Structure-Based Virtual Screening and Discovery of Novel Thiazole Derivatives as Potential PPARγ Modulators for Type 2 Diabetes Mellitus

Introduction: Type 2 diabetes mellitus (T2DM) is a major metabolic disorder marked by insulin resistance and impaired β-cell function. Peroxisome proliferator-activated receptor gamma (PPARγ) serves as a key nuclear receptor regulating glucose and lipid metabolism. While thiazolidinedione (TZD) drugs effectively activate PPARγ, their clinical use is restricted due to adverse effects, highlighting the need for safer, selective modulators . Materials and Methods: An integrated in silico workflow was applied using the crystal structure of human PPARγ (PDB ID: 6ONJ). A virtual library of thiazole derivatives (SS-01 to SS-50) was screened through Lipinski’s rule, ADMET profiling, molecular docking, and density functional theory (DFT) analyses to predict binding affinity, pharmacokinetics, and toxicity.

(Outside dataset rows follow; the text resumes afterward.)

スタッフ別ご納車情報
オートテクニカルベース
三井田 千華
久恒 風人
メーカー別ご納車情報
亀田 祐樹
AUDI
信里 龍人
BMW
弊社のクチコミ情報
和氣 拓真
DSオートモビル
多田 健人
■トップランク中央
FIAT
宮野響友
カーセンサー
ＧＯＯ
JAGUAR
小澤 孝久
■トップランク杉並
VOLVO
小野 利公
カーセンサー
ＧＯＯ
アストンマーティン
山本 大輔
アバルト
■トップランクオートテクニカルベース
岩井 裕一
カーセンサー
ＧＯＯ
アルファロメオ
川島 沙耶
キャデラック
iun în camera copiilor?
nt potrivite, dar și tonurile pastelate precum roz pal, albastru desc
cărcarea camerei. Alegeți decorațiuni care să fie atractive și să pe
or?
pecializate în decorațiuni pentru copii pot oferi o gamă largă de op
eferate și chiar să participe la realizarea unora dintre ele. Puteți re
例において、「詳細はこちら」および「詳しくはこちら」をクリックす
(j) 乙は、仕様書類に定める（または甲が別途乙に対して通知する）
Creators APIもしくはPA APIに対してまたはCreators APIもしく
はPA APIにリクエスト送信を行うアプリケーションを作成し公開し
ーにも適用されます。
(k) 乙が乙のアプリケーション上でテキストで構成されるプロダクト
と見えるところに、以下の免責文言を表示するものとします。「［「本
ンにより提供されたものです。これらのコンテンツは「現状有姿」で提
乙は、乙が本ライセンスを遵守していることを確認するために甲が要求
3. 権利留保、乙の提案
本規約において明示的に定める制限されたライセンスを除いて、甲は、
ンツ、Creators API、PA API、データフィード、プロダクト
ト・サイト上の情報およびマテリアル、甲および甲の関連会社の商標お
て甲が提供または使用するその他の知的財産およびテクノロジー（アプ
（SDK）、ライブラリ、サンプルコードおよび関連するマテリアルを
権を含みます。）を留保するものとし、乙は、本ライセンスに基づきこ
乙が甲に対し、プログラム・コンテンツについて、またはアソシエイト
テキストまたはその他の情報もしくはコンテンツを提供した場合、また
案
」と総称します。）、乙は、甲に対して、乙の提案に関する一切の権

Results: Most compounds satisfied Lipinski’s criteria, exhibiting high predicted intestinal absorption (>85%) and balanced distribution properties. Docking studies identified several potent hits (SS-11 to SS-16) with strong binding affinities (−9.4 to −11.2 kcal/mol) and key hydrogen-bond interactions with Tyr473, His323, and Ser289. ADMET data indicated good oral bioavailability, moderate clearance, and low predicted toxicity, with minimal CYP inhibition and non-hepatotoxic profiles for top candidates. Discussion: The study revealed that selected thiazole derivatives display comparable or superior PPARγ binding relative to rosiglitazone, with improved safety profiles. Quantum chemical parameters supported their electronic suitability and receptor stability. Conclusion: This structure-based virtual screening identified novel thiazole-based scaffolds as promising PPARγ modulators with favorable pharmacokinetic and safety attributes, providing a strong foundation for synthesis and experimental validation as next-generation antidiabetic agents.